Excerto »
A caixa postal eletrónica: uma trapalhada que já vem de longe

  • Manuel Faustino
  • 5 Julho 2018

Eu, que me dedico a escrever novelas fiscais, construí uma teoria da conspiração. Vale o que vale, mas aqui a deixo.

Devo começar com uma declaração de interesses. Quando, com o Orçamento para 2012, e depois de um processo legislativo atribulado, se tornou “jurídica” a obrigatoriedade de adesão à caixa postal eletrónica para determinadas categorias de contribuintes (“jurídica”, porque foi esse Orçamento que criou a coima pelo incumprimento da obrigação de adesão e, consequentemente, a dotou da coercividade que caracteriza a juridicidade de uma norma, até aí uma pia intenção), declarei-me frontal opositor à imposição na parte em que os obrigados eram pessoas singulares. Fi-lo através do estudo “Notificações e Citações Tributárias Através do Serviço Público de Caixa Postal Eletrónica”, publicado – e aqui merece pública homenagem a sempre declarada e assumida independência do Centro de Estudos Fiscais, de que, à data, era Diretora a Dr.ª Maria dos Prazeres Lousa – na Revista Ciência e Técnica Fiscal, da responsabilidade daquele Órgão da Autoridade Tributária e Aduaneira, n.º 430, janeiro-junho de 2013, pp. 7-146. Anteriormente, com muito menor profundidade, já sobre o tema, e no mesmo sentido, me pronunciara na TOC – Revista da Ordem dos Técnicos Oficiais de Contas, n.º 148, julho de 2012, pp. 36/49, sob o título “Da obrigatoriedade da adesão ao serviço público de caixa postal eletrónica”.

Tarefa 1 »
Segundo o excerto, em que número e período da Revista Ciência e Técnica Fiscal foi publicado o estudo sobre notificações e citações tributárias?
Tarefa 2 »
Traduza para inglês a seguinte frase do excerto: "Eu, que me dedico a escrever novelas fiscais, construí uma teoria da conspiração."
Tarefa 3 »
Reproduza o trecho do excerto entre "A caixa postal" e "aqui a deixo.", inclusive.

Dados de entrada »
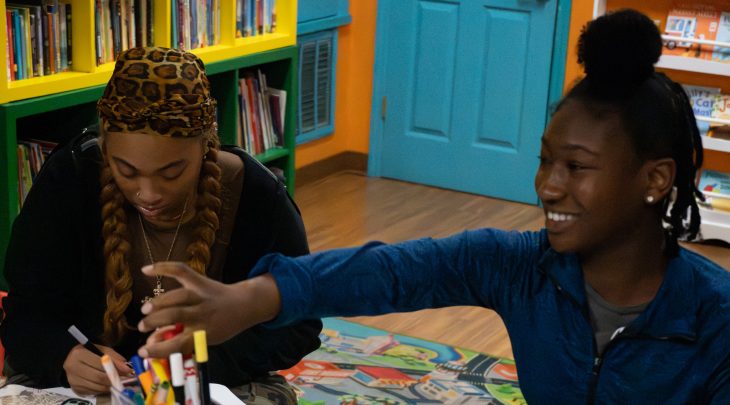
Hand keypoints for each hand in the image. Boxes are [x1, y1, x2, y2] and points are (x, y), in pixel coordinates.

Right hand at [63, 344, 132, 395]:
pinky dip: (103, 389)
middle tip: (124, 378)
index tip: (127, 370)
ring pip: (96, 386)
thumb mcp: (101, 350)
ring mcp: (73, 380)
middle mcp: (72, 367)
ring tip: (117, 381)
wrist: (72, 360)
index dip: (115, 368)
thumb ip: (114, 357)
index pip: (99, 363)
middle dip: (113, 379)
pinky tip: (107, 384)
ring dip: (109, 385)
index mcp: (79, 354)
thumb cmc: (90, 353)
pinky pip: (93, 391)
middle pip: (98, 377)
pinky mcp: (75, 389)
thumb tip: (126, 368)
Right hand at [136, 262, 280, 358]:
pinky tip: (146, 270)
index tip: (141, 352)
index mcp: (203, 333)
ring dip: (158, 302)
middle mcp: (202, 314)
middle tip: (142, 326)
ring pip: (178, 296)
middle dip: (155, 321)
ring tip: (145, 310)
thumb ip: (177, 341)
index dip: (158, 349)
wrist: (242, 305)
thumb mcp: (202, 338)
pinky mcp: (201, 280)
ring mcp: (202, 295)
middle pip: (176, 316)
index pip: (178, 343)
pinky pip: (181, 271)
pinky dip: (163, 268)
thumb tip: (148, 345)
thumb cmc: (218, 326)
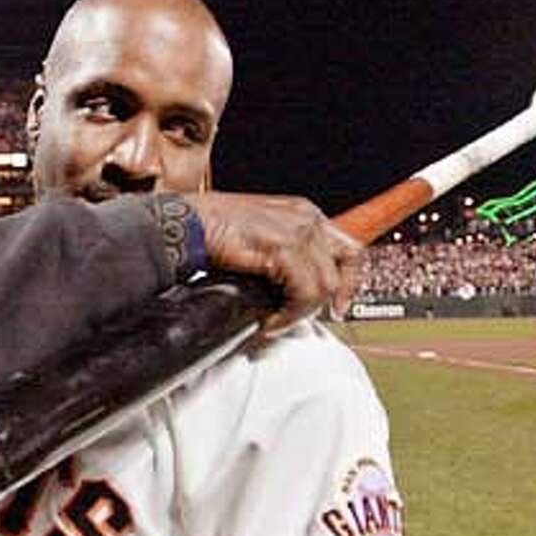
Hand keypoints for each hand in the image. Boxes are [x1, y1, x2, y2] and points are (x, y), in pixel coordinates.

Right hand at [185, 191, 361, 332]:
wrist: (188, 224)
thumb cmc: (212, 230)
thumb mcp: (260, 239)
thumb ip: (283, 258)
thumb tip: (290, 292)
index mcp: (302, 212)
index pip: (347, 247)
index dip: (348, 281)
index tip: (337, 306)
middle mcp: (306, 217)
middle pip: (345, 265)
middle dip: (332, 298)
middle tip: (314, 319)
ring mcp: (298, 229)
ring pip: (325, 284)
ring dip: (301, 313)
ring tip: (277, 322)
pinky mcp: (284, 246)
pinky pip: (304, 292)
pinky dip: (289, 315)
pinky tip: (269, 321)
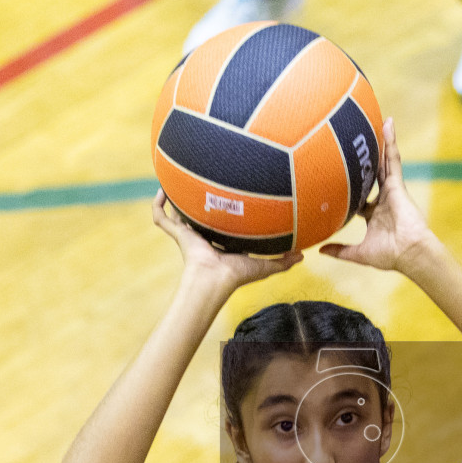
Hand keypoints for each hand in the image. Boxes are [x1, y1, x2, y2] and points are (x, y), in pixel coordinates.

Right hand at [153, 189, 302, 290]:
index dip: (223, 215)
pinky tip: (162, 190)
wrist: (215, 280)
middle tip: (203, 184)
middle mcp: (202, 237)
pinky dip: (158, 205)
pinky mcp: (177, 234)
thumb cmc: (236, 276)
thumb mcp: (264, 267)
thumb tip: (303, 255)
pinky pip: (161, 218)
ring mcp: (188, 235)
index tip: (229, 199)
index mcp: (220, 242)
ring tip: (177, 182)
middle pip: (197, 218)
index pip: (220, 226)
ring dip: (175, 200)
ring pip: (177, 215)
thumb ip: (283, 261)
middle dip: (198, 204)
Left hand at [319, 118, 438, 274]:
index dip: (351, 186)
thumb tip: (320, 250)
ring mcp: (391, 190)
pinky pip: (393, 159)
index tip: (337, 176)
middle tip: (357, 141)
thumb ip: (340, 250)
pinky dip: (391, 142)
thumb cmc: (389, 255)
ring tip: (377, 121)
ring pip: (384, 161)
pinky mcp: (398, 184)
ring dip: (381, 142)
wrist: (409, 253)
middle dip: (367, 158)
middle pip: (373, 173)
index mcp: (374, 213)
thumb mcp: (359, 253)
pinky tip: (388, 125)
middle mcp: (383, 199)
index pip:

Resposta 1 »
No n.º 430, de janeiro-junho de 2013.

Resposta 2 »
I, who devote myself to writing tax novellas, have built a conspiracy theory.

Resposta 3 »
A caixa postal eletrónica: uma trapalhada que já vem de longe

  • Manuel Faustino
  • 5 Julho 2018

Eu, que me dedico a escrever novelas fiscais, construí uma teoria da conspiração. Vale o que vale, mas aqui a deixo.